▶ _Exercise_
Copy the data below word for word, from the first line through the line containing "collection date: 1946-05-27", including that line.

---

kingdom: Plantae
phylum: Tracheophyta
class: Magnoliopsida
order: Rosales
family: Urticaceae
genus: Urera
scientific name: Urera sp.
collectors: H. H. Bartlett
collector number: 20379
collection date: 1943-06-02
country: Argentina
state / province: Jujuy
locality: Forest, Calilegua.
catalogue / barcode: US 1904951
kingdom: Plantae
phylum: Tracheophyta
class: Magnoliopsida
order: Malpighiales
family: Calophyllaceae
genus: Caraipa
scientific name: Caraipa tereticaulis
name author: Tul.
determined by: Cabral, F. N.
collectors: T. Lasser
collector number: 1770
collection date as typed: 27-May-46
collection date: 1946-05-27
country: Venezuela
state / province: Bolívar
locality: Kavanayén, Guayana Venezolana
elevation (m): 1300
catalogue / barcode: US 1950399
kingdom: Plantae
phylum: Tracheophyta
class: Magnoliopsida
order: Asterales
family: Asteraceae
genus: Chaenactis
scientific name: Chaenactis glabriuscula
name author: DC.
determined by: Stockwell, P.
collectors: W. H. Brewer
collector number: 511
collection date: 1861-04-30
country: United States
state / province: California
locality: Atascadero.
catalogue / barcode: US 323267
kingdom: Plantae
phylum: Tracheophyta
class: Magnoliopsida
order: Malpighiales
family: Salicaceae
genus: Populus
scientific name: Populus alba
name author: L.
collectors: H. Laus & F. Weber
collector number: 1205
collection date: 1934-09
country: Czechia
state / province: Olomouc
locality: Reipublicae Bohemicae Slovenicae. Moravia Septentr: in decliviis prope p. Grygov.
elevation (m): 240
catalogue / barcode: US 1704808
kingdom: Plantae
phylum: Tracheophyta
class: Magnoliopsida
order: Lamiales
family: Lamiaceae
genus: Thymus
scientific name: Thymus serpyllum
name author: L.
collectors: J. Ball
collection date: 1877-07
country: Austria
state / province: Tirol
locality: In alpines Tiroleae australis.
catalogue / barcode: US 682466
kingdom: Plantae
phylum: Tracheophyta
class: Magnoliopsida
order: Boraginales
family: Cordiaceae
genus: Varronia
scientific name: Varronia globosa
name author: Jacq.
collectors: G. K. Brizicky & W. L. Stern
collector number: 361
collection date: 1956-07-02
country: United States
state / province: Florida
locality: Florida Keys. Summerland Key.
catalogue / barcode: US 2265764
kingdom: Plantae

---

▶ _Response to the exercise_
kingdom: Plantae
phylum: Tracheophyta
class: Magnoliopsida
order: Rosales
family: Urticaceae
genus: Urera
scientific name: Urera sp.
collectors: H. H. Bartlett
collector number: 20379
collection date: 1943-06-02
country: Argentina
state / province: Jujuy
locality: Forest, Calilegua.
catalogue / barcode: US 1904951
kingdom: Plantae
phylum: Tracheophyta
class: Magnoliopsida
order: Malpighiales
family: Calophyllaceae
genus: Caraipa
scientific name: Caraipa tereticaulis
name author: Tul.
determined by: Cabral, F. N.
collectors: T. Lasser
collector number: 1770
collection date as typed: 27-May-46
collection date: 1946-05-27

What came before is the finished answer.